Ich habe neben dem Studio eine kleine Muckibude. Darin verkrieche ich mich, wenn ich stundenlang am Pult gesessen habe. Ich könnte eine Tour nur schwer durchziehen, wenn ich nichts täte. Ich habe einen extrem fitten Schlagzeuger, der sehr physisch spielt. Ohne Sport könnte ich da wohl nicht mithalten.

Das klingt nach Wettbewerb auf der Bühne.

Ja, es gibt immer einen kleinen Wettstreit zwischen uns. Es ist ein sportliches Gehabe. Vor zwei Jahren hatte ich ein prägendes Erlebnis mit ihm. Er hat nach zwei Stunden Proben seine Schlagstöcke in die Ecke geworfen und gesagt: "Mit alten Männern spiele ich nicht mehr." Das will ich kein zweites Mal erleben. Zudem bringt mir die sportliche Fitness auch eine geistige Beweglichkeit. Eine gehörige Portion Eitelkeit will ich aber nicht leugnen.

Gibt es keine Abnützungserscheinungen?

Nehmen Sie doch diese Halle. Ich war schon sehr oft hier. Ich kenne die Schleyerhalle in- und auswendig. Aber immer wieder sieht alles anders aus - und zwar durch die Gesichter der Menschen.

Menschen. Peter Maffay braucht sie. Und wahrscheinlich zieht er Kraft daraus, dass er gebraucht wird. Zumindest erweckt er diesen Eindruck, wenn er über seine Stiftung spricht. Die Peter-Maffay-Stiftung, deren Zweck so formuliert ist: "Es geht um die selbstlose Unterstützung von Personen, die infolge ihres körperlichen, geistigen oder seelischen Zustandes auf die Hilfe anderer angewiesen sind." Auch damit will Maffay authentisch bleiben. Mit seiner Musik und der Arbeit mit den Kindern.
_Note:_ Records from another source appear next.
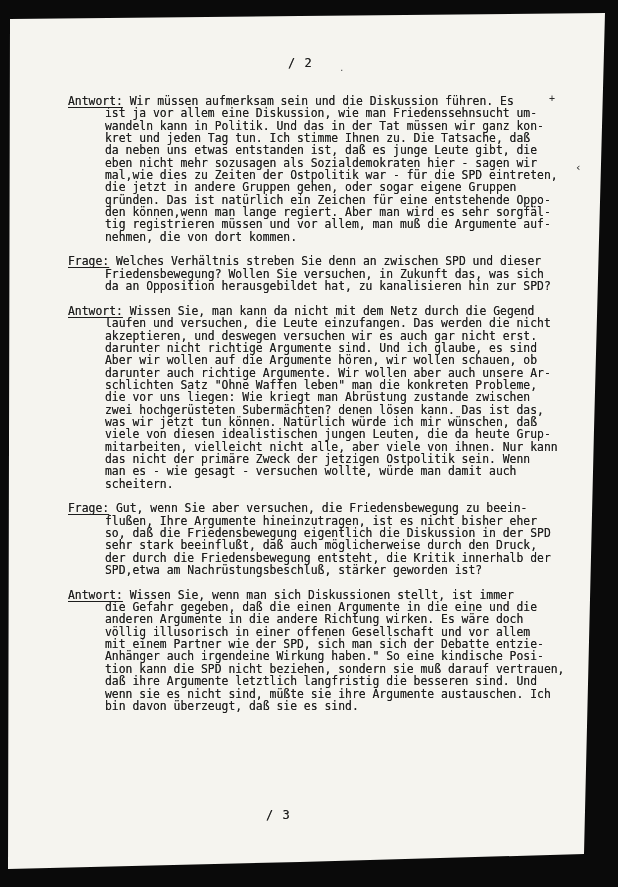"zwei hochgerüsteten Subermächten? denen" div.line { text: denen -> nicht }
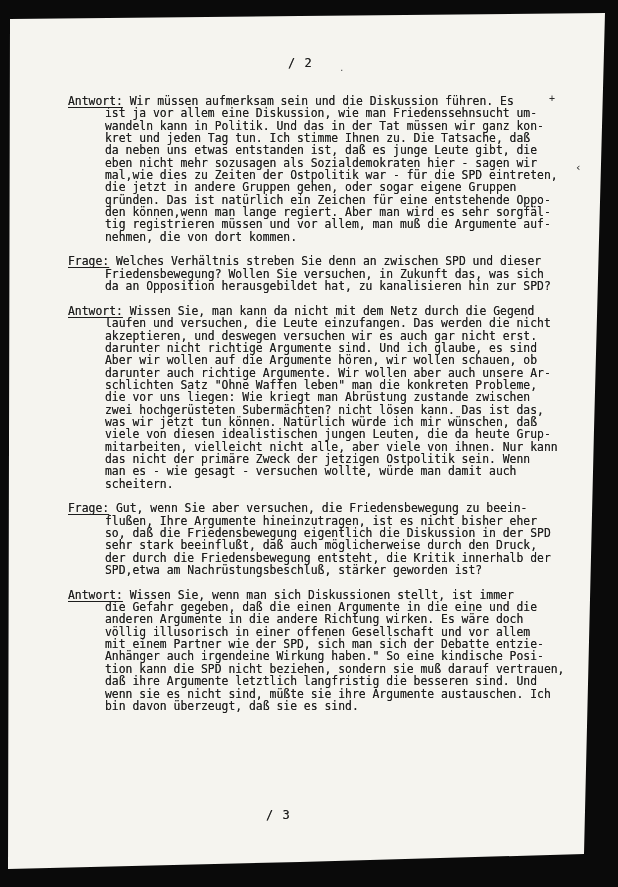"pen gründen oder in Gruppen" div.line { html: none -> <div>pen gründen oder in Gruppen mitarbeiten, in der Sozialdemokratie</div> }
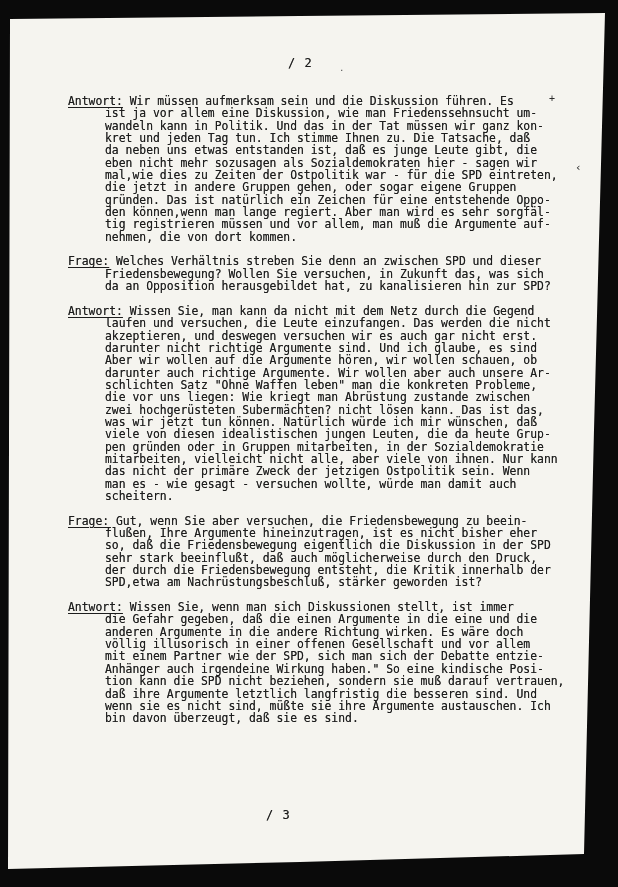"hen wollte und sagen wollte:" div.line { html: none -> <div>hen wollte und sagen wollte: "Mit denen reden wir gar nicht. Um</div> }
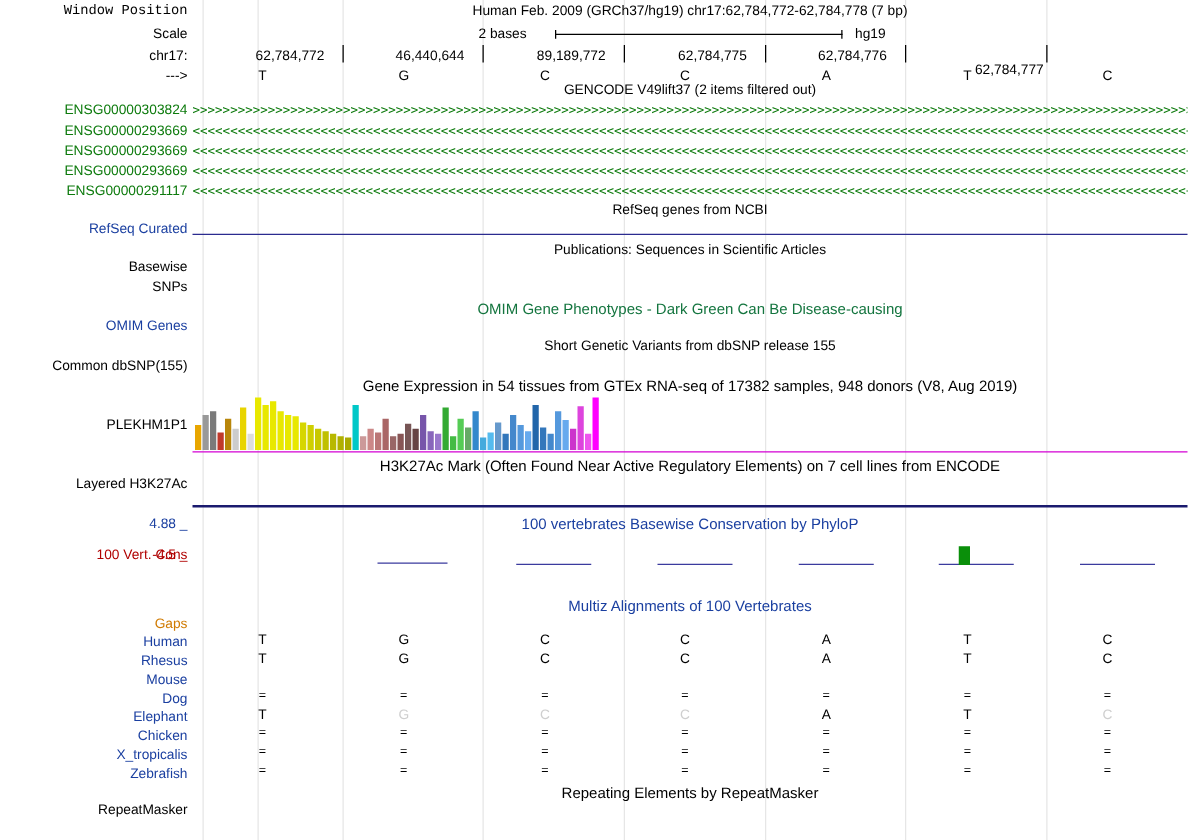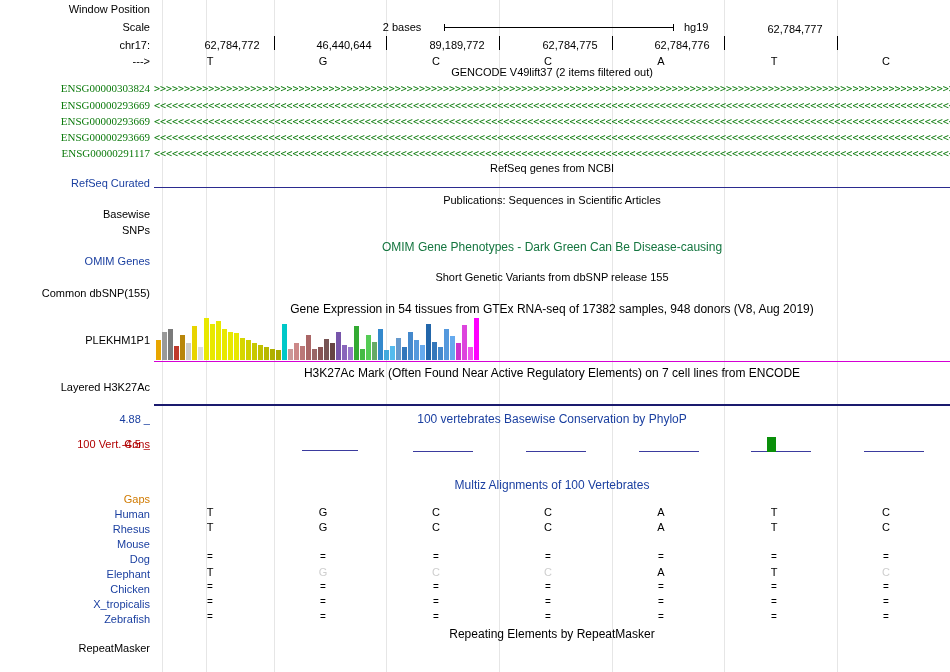"Window Position" div.lbl { font-family: none -> Liberation Mono, monospace }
Er will nicht von einer besseren Welt singen und die Realität, die für Kinder oft schmerzlich sei, unverändert lassen. Seine Musik und sein Leben - beides muss beseelt sein. Das erwartet er von sich - und daran lässt er sich messen.

Musik und Mildtätigkeit: Brauchen Sie beides?

Die Musik befeuert alles - sie ist meine Plattform der Vernetzung. Ohne die Musik wäre die Arbeit für die Stiftung nicht machbar. Und durch die Berührung mit Kindern gewinne ich viel Energie für die Musik.